** Opening DATA EXTRACT block **
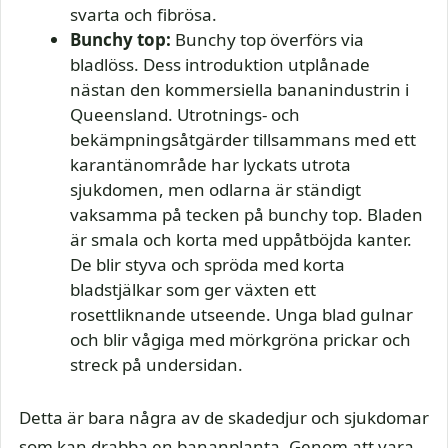
svarta och fibrösa.
Bunchy top:
Bunchy top överförs via
bladlöss. Dess introduktion utplånade
nästan den kommersiella bananindustrin i
Queensland. Utrotnings- och
bekämpningsåtgärder tillsammans med ett
karantänområde har lyckats utrota
sjukdomen, men odlarna är ständigt
vaksamma på tecken på bunchy top. Bladen
är smala och korta med uppåtböjda kanter.
De blir styva och spröda med korta
bladstjälkar som ger växten ett
rosettliknande utseende. Unga blad gulnar
och blir vågiga med mörkgröna prickar och
streck på undersidan.
Detta är bara några av de skadedjur och sjukdomar
som kan drabba en bananplanta. Genom att vara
** Closing DATA EXTRACT block **
### WHAT THE TASK ASKS
From the first line to the last, write out the data above exactly. Omit the pictures.

### RESULT BELOW
svarta och fibrösa.
Bunchy top:
Bunchy top överförs via
bladlöss. Dess introduktion utplånade
nästan den kommersiella bananindustrin i
Queensland. Utrotnings- och
bekämpningsåtgärder tillsammans med ett
karantänområde har lyckats utrota
sjukdomen, men odlarna är ständigt
vaksamma på tecken på bunchy top. Bladen
är smala och korta med uppåtböjda kanter.
De blir styva och spröda med korta
bladstjälkar som ger växten ett
rosettliknande utseende. Unga blad gulnar
och blir vågiga med mörkgröna prickar och
streck på undersidan.
Detta är bara några av de skadedjur och sjukdomar
som kan drabba en bananplanta. Genom att vara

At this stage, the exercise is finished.